4 Talk to the whole group. If you’re the manager, consider first talking to your team without pointing fingers at an individual to avoid embarrassing that person. “Introduce a discussion of how we are communicating as a group and how this might be improved. Awareness is everything,” says Smyth.
5 Speak to the person privately. If speaking to your team doesn’t change anything, you’ll have to meet with the person to indicate that there is a chronic issue. “Set up a private meeting with just the two of you. Tell them what you’ve observed and how long you’ve been observing it… [and] the effect it has on you (and others if appropriate),” says Banks Cohn. The person may not have realized what they’ve been doing. Finally, listen to their response. She adds: “If they give a reason… take it to heart and see if you can change your behavior as well.”
My conclusion?
You may try any or all of the above techniques. I just wish to conclude by saying that my experience is that these techniques rarely work. If you criticize someone because of a personal habit, they will likely just hate you. It may well have little to do with you. You may have spoken with them in a very respectful and kindly manner. But they may well just have a problem with taking any kind of criticism. So, best of luck to you!
I then went to ASK.COM and entered “how to tell someone they have bad breath”?
I found the following list of five items: How to Deal With a Co-Worker’s Bad Breath
1 Have a private conversation with the person, if she is your friend. A true friend will discretely tell you have spinach in your teeth or that your zipper is down, saving you from embarrassment. Keep the conversation brief and direct. Your goal is to solve the problem, not embarrass her
2 Tell a close friend of the person. Letting a person know that he has bad breath can be an uncomfortable experience. This is probably why the person still has bad breath. If you do not have a close relationship with the person, find someone who does. Let them know about the problem and leave the dirty work to them.
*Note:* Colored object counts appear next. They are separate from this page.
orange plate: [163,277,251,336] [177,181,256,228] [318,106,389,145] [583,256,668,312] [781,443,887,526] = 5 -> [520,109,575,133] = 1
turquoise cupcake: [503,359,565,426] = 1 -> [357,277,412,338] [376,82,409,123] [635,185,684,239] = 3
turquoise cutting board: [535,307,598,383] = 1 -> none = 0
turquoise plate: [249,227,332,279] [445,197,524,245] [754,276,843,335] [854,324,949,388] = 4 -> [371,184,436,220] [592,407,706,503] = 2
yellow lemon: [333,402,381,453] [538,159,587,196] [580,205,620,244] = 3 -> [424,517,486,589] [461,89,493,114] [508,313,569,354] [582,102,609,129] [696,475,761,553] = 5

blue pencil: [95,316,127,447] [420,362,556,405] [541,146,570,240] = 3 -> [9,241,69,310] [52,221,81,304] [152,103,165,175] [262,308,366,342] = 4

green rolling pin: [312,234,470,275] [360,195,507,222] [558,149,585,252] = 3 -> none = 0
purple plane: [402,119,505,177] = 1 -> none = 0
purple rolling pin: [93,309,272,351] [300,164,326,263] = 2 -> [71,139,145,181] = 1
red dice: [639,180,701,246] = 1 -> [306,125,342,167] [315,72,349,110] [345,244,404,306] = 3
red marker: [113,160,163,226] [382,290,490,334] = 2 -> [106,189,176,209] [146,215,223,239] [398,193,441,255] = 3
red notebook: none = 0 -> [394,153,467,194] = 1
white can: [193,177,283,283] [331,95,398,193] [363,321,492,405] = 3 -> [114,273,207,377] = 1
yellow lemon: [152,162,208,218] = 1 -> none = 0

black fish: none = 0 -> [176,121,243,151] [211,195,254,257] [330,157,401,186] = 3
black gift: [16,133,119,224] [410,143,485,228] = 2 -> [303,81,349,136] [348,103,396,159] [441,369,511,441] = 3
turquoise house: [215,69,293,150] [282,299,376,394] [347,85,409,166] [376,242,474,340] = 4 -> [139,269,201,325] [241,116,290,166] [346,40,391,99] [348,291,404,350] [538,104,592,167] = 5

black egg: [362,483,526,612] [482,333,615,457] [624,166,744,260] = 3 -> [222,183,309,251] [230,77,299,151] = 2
3 Use hints to send a message. Get her to think about her own breath. If you notice someone has bad breath, ask her if she had garlic for lunch. Or, ask her if you have bad breath. Be ready to give an honest answer if she asks you if her breath is bad.
4 Offer him gum, mints or other breath freshener anytime you see him. He may think that you are paranoid about having bad breath or he might get the hint that he needs to freshen his breath.
5 Send an anonymous email to the person, if you find no other way to tell her about her bad breath. Badbreathogram allows you to create an anonymous email that will be sent to the person. This way you still let the person know she has bad breath without having to endure any discomfort yourself.
If you wonder whether people can handle being told they have bad breath or they interrupt others or some other kind of personal problem, just try to think back to any of the times in your life when a friend or co-worker told you that you had a personal problem - like bad breath or bad body odor or that you interrupted people, etc.
Then try to remember how you felt about this later on.
Did you thank the person who told you about this? How did you react to them?
I wish you the best of luck when you decided how to handle this problem.
Great topic, OP. I’m wondering what folks do when someone interrupts by coughing or clearing their throat? I find it very rude in a passive aggressive way.
Well, isn’t Miss Beth Banks Cohn the up-sucking interrupter apologist?